TOKYO — WHAT’S NEW: Absolutely everything. Skateboarding is one of four sports making their Olympic debuts at the Tokyo Games, along with karate, surfing and sport climbing. As was the case when its winter sports cousin, snowboarding, joined the Olympic program in 1998, some skateboarders fear the sport is selling out. But the Olympic spotlight will introduce skating to a huge global audience and, as proved true in snowboarding, likely attract more kids to skating and encourage them to push the sport and their daredevil tricks forward.
TOKYO EXPECTATIONS: For their inaugural Olympic competition, the 40 men and 40 women have a custom-built skate park on the shores of Tokyo Bay to play with. They’ll be chasing medals in two events: park, where they skate in a bowl, and street, where they navigate stairs, rails, curbs and other urban furniture. Skateboarding will have one of the largest age-spectrums of the games, with competitors ranging from pre-teens to middle age.

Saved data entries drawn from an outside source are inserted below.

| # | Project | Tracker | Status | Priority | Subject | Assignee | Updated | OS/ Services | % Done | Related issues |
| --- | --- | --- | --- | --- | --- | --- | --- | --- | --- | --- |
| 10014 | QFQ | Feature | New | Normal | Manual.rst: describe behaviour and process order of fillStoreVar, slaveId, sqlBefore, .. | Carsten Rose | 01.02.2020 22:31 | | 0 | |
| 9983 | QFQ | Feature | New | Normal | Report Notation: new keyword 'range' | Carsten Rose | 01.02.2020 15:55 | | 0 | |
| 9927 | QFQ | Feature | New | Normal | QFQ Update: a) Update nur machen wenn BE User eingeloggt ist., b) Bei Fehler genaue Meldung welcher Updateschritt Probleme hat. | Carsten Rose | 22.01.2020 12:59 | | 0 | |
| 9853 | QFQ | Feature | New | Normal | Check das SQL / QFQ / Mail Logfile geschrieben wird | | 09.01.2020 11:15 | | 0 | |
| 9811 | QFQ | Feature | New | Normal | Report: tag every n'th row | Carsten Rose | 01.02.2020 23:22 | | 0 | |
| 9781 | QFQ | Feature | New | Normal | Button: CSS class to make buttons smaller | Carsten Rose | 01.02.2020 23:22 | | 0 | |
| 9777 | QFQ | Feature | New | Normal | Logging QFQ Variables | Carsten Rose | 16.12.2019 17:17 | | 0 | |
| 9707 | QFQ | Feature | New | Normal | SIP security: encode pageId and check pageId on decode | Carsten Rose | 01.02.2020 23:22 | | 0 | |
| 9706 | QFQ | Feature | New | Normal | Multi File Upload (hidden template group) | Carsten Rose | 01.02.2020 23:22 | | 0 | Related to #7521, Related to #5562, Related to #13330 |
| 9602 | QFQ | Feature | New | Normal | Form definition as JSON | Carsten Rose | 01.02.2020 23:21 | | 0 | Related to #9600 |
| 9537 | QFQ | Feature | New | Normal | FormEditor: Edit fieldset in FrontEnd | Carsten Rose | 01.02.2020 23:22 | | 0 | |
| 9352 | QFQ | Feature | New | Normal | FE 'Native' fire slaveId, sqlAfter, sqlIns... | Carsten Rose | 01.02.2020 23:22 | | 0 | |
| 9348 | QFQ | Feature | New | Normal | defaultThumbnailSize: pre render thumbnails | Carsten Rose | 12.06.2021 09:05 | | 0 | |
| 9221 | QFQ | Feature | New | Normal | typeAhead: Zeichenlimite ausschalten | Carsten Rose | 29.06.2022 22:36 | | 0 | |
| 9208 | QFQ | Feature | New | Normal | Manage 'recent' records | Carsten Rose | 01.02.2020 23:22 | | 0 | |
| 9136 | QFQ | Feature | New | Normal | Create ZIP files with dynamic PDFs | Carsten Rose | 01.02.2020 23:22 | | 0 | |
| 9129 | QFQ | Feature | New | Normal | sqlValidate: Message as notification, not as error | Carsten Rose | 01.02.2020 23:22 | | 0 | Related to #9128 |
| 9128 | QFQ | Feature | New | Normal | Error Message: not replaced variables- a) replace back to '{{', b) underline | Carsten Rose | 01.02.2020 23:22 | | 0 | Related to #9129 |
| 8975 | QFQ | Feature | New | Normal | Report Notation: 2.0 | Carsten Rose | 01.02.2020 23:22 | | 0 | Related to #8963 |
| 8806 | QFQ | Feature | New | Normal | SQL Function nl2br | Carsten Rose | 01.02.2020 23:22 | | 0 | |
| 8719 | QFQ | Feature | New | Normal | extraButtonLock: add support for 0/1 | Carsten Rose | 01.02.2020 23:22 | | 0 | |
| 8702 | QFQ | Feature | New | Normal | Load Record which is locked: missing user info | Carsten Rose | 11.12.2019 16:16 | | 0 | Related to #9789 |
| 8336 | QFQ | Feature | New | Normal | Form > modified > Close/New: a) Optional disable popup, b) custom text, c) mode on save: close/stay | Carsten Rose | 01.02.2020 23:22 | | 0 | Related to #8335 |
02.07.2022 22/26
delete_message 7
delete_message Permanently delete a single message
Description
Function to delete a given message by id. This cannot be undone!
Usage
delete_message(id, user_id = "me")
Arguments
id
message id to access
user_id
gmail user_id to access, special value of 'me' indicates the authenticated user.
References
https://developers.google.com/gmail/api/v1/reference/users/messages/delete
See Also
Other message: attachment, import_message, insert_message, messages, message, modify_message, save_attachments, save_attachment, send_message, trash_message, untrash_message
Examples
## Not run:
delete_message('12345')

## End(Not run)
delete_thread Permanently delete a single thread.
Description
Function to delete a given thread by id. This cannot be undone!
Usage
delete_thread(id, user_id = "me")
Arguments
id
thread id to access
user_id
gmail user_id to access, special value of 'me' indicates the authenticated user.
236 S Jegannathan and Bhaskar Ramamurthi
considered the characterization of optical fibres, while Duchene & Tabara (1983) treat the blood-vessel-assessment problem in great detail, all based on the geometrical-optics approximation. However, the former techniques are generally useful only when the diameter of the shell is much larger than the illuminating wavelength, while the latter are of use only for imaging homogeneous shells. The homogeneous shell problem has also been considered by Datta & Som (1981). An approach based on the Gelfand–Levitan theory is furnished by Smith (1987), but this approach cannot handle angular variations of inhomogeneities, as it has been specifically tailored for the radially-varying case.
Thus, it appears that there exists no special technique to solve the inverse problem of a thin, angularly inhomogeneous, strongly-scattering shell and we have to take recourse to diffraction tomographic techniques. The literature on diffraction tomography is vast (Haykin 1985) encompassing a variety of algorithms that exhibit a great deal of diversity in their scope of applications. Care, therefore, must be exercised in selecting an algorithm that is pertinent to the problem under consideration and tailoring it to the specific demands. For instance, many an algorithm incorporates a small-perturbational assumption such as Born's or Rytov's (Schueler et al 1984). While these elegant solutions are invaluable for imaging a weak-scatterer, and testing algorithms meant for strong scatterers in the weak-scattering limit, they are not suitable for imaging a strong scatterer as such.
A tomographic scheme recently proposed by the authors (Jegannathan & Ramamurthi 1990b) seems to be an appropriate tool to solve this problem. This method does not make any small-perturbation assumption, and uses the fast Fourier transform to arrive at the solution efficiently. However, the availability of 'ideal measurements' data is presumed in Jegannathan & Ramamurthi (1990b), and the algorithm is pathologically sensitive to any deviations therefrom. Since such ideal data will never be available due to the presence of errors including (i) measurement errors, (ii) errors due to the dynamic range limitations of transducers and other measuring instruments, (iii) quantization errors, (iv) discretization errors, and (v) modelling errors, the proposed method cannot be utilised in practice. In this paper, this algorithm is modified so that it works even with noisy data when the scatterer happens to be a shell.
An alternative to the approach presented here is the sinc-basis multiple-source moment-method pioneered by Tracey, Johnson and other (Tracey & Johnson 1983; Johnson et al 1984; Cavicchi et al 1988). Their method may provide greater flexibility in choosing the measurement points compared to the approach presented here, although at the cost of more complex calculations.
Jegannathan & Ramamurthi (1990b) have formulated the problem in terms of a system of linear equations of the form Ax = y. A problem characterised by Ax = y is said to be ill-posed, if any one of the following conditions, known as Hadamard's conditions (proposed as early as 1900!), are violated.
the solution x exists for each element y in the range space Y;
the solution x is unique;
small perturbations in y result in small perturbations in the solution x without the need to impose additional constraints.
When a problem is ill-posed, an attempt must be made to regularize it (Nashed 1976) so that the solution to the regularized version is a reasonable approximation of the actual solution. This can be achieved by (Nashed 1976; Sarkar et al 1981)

ATHLETES TO WATCH: Host Japan will be looking for medals in the women’s park competition from the top-ranked Misugu Okamoto and Sakura Yosozumi, as well as 12-year-old Kokona Hiraki. British phenom Sky Brown, who’ll just have turned 13, will be trying to stop them. With no-fear stunts and polished messaging that age is irrelevant, Brown already has a rich portfolio of sponsors and social media accounts. She is back from a terrifying fall last year – video of which was posted on an Instagram account managed by her parents.
GOLD MEDAL MOMENTS: The street contests are in the first week, with the men competing on July 25, followed the next day by the women. The park events round out week two, with the women’s competition on Aug. 4, with the men dropping into the bowl the next day.